■ Exercise requirements ■
Carry on the forum thread about staying in shape from the point where it stops.

■ Document section ■
— Start —
The only sport that I ever practiced willingly was horsemanship - a sport where you sit all the time on someone else's back. I don't put any effort in practicing and stuff, yet I'm far from being fat, I'm neat as nymph, HO HO HO.


----------



## Schnowotski

Huilunsoittaja said:


> NEVER!!!
> 
> Let music _consume_ you. Literally.
> 
> My entire life, I never really loved food. My mom even tells stories of me as a baby not even crying when I woke up in the middle of the night, because I wasn't whining to get food. And to this day, my appetite is small. But _music_, that is my soul food.
> 
> Aside from that, my excuse is, I'm a musician! We don't have to exercise, just play our instruments. Standing and holding up a flute 2-4 hours a day is pretty good workout for me.  Not to mention in college all the walking I'll have to do.


You bring to my mind a girl I know. She is the most delicate person you'll ever see, it feels bad to even breathe to her direction since it feels like the wind could break her - or then it is the fact that I overslept and didn't remember to brush my teeth. Well, that aside, it is funny how she is a complete antithesis to you what it comes to appetite: I've taken her a couple times for a lunch and every time she is able to eat much more than me - we are talking about many plates. She just keeps going. It feels quite surreal.

My appetite is much more like yours, Huilunsoittaja, but I do have a few things to keep my belly bloated: ale and chocolate (which also keeps my face blooming happily). To compensate this I do long walks regularly and jog every now and then. But I do admit that I do jogging typically when I'm very depressed and I want to drown my thoughts with a physical exercise. It is a good thing that I'm usually quite jolly.


----------



## TxllxT

This afternoon (not to much wind and ) we will be here:


----------



## HarpsichordConcerto

For me, "staying in shape" partly equates to doing cardiovascular exercise. When I am not travelling, I do this everyday or nearly everyday by way of running on the treadmill for at least 30 minutes on weekdays and a bit more at the weekends. Each 30 minute run would be at least 4.5km to 5.0km by distance (according to the computer).

Of course, "staying in shape" equates not only to cardiovascular exercise, but controlling what gets eaten. I do my best to minimise processed sugars in all foods and drinks, and also processed/refined carbohydrates. The modern diet has far, far too much of these two.


----------



## Aksel

TxllxT said:


> This afternoon (not to much wind and ) we will be here:


That is certainly ... shapely. But that looks really nice! Where is it?


----------



## Sid James

@ HC - You're probably the only person that I've heard about that actually use their treadmill! I have come across a fair number of people who just buy them & they end up gathering dust, so to speak. They're actually useful things if you actually use them, I guess...


----------



## TxllxT

Aksel said:


> That is certainly ... shapely. But that looks really nice! Where is it?


Texel beach, about 30 km long (this photo is a panorama from the south end), 3 km from our house.


----------



## HarpsichordConcerto

Sid James said:


> @ HC - You're probably the only person that I've heard about that actually use their treadmill! I have come across a fair number of people who just buy them & they end up gathering dust, so to speak. They're actually useful things if you actually use them, I guess...
— End —
■ Provided data ■
— Start —
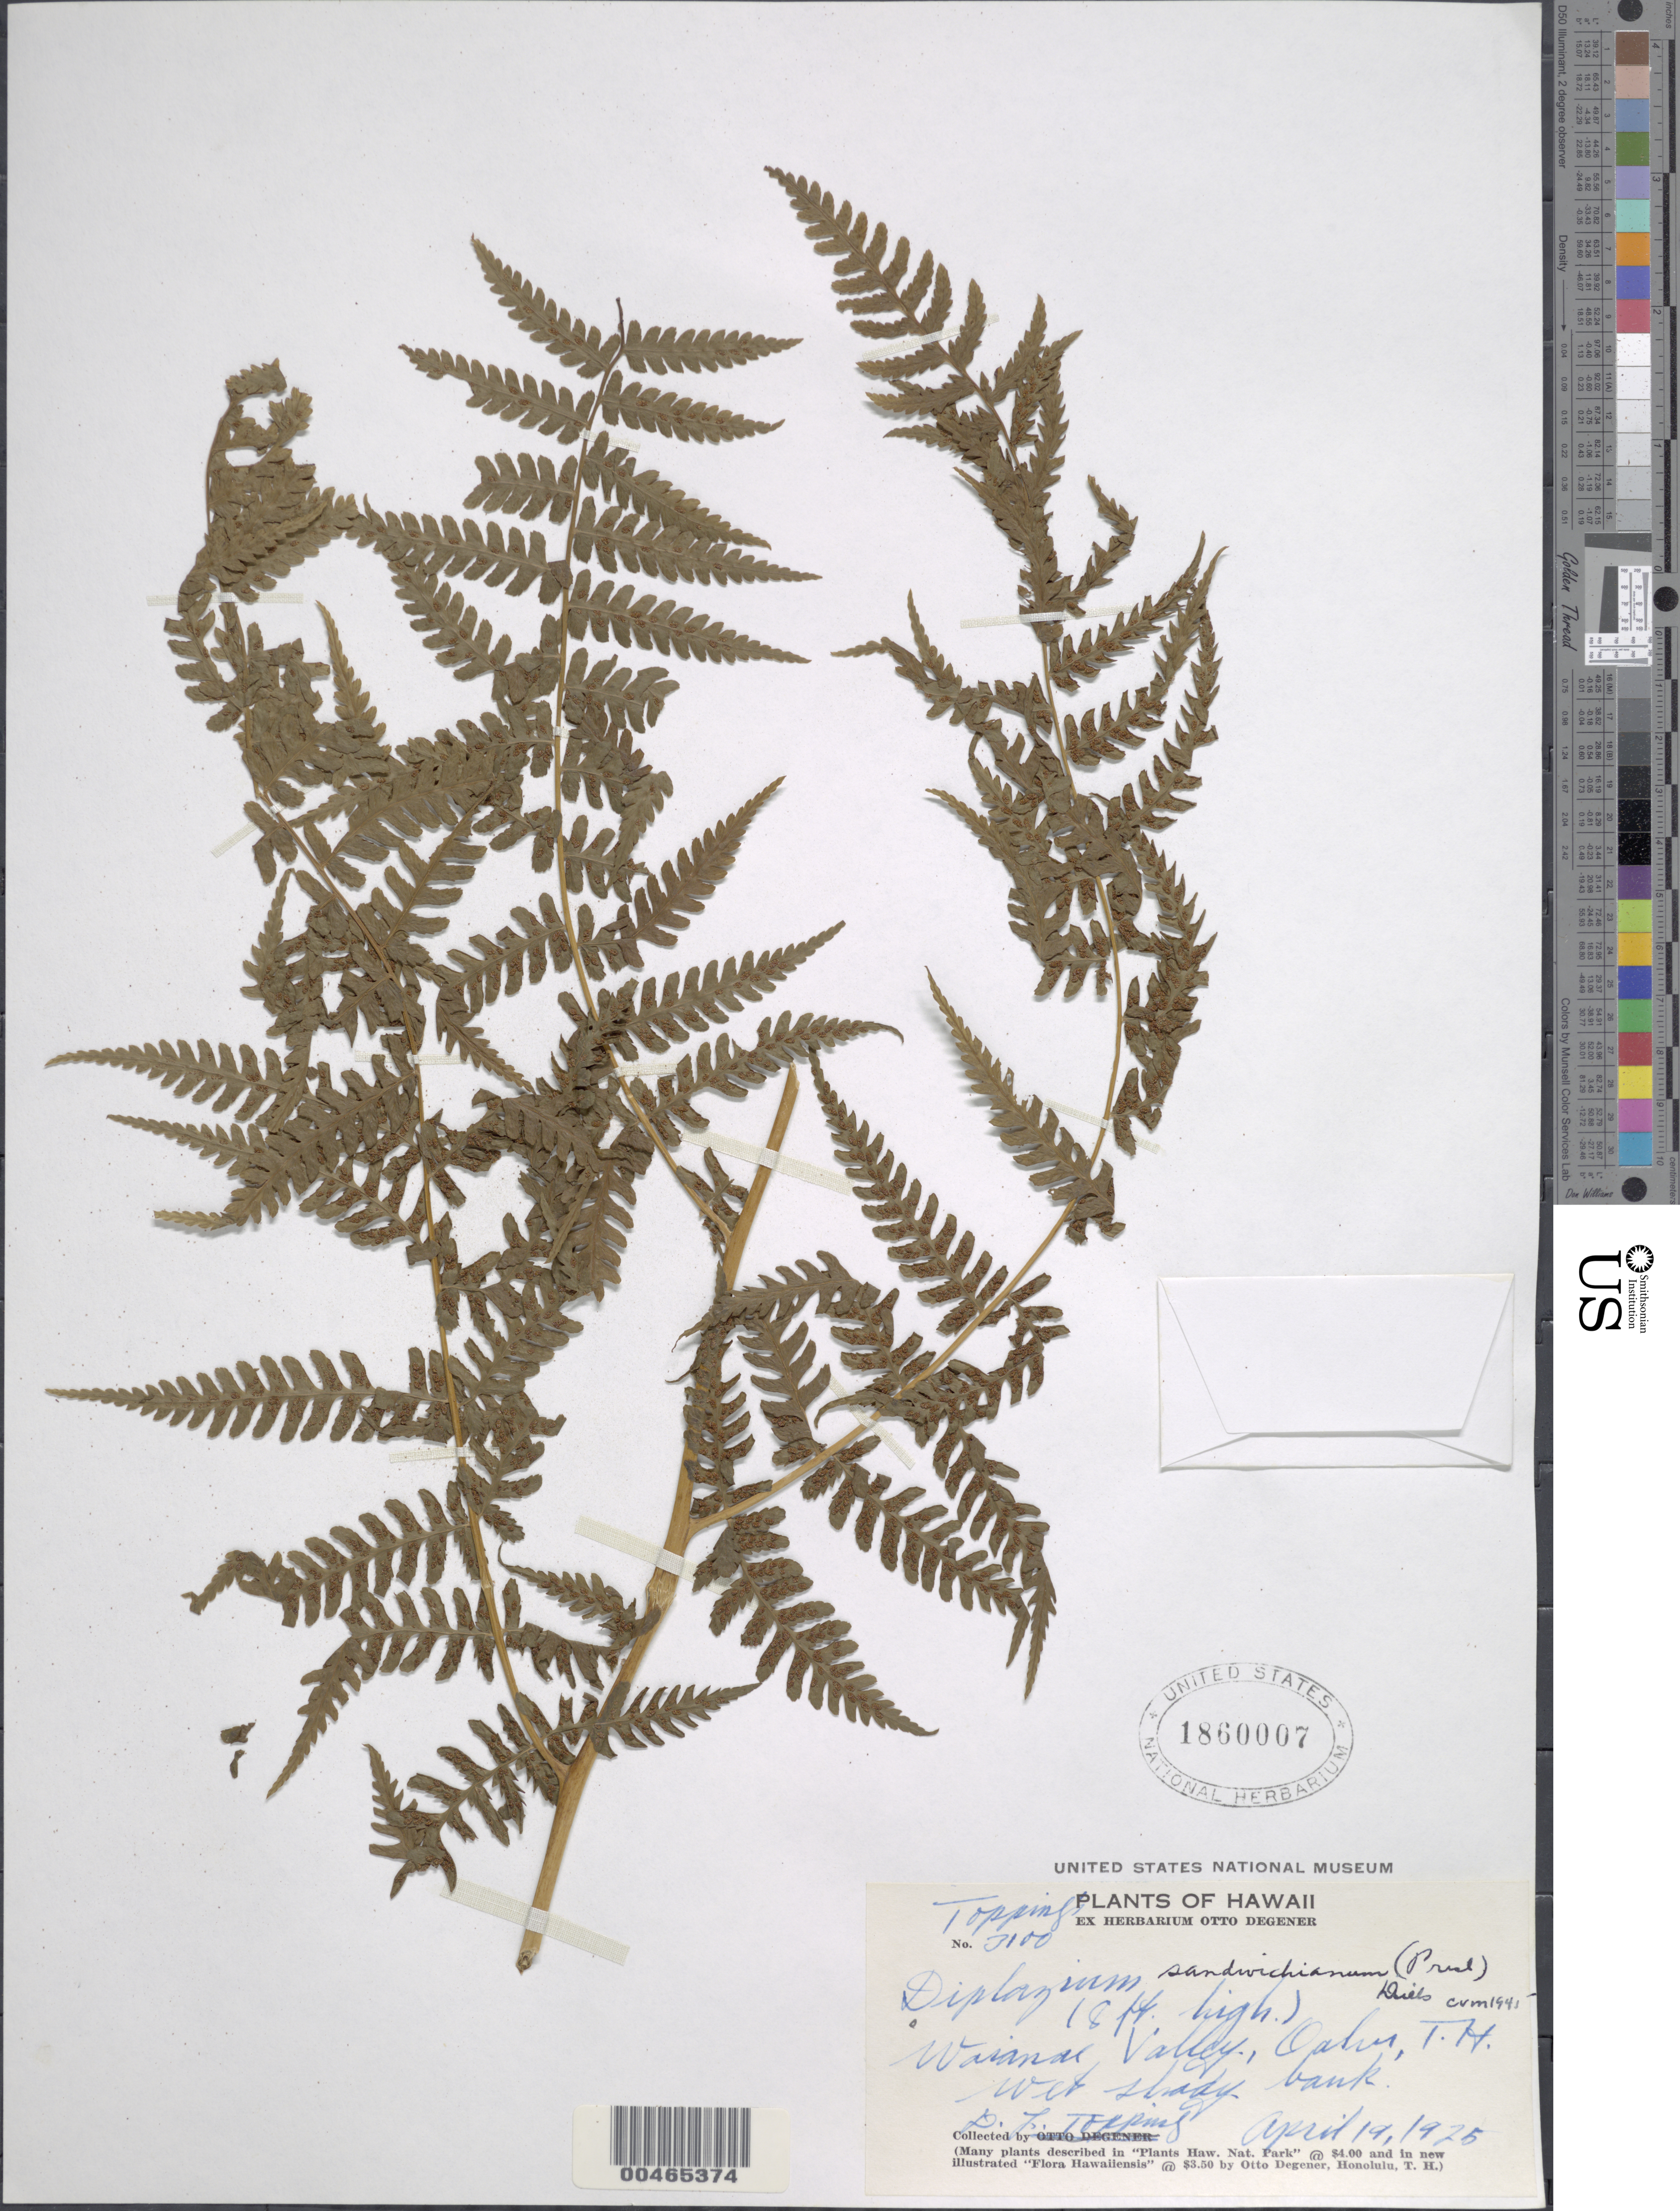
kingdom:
— End —
■ Exercise response ■
Treadmills are great. Running is the most natural way to do cardio, and using a treadmill shields one to the weather and time. I never bother to jog outdoors simply because of the weather (rain & cold = no motivation outdoors), and need to think about direction of jog and watch for traffic etc. Just hop on the machine, press a few buttons and run! My brain usually thinks about other things (such as what CDs to buy next!!). A decent treadmill allows you to control speed and incline etc. It really is very easy.


----------



## joen_cph

Cycle a lot, though it´s rather seasonal, including when on holidays abroad. Once cycled from Munich to Budapest, from Algarve to Granada, and round the Peloponnese and Crete. Cycling is very common here; the municipality´s plans are that 50 % of the city´s population will use bikes to and from work within a few years (today it´s about 35 %, I think). Recently, some major streets are being organized so that bikes will have as much road space as cars / buses, and modest cycle lanes have always been almost obligatory.


----------



## PhillipPark

*HarpischordConcert* brings up a good point. To address how intent I am on eating healthy: I am very conscious of _what_ I eat. I eat healthy foods (I haven't had a soda in years, candy has been absent even longer, rarely have any alcohol). As far as the volume of my intake however: that is a different story.:lol:


----------



## Argus

Yes. Like the OP I had a few years in my late teens where I did virtually no proper exercise. It caught up with me, so now I do loads. Lots of walking, core training, free weights, yoga asanas and I was doing a lot of trail running at one point but I injured my knee just after Christmas and it hasn't felt right since whenever I try and do some proper running, so I make do with brisk walks. I actually think I injured my knee more from excessive use of wah and volume pedals than the running.

Also, exercising is a good time to listen to music.

My diet has gotten healthier over the last 6 months too. I've cut out chocolate, sweets, cake etc entirely and eat more fruit and veg. I seem to have replaced the sweeties with lots of crispbread (about 5 or 6 a day) and a nightly jam butty.


----------



## sospiro

Argus said:


> ... and a nightly jam butty.


:lol:

Can't beat a jam butty at bedtime


----------



## presto

It Probably doesn't seem like the kind of thing a Classical music enthusiast would do but I absolutely love weight training and I hit the weights most day's.
It makes me feel very much alive and I love the feeling of carrying a bit of muscle.
As you can see from the picture I've got the nickname of Mr Bigarms at work.


----------



## GoneBaroque

World Violist said:


> I tend to walk a lot. Sometimes I'll jog, but then my leg muscles are sore for a couple of days after.
> 
> I've always been very skinny, though. I can't eat a lot; it just feels bad to. And mental activity does apparently burn calories, so I'm skinny...


I have ever seen anyone jogging who looked as if they were enjoying themselves!

Rob


----------



## Tapkaara

I work out regularly at the gym. I lift weights and do cardio stuff. I'm at the gym at least 4 days a week. I'm in decent shape, but I am no Mr. Big Arms!


----------



## Couchie

Ravellian said:


> Do you all try to stay in shape or are you a bunch of fat blobs?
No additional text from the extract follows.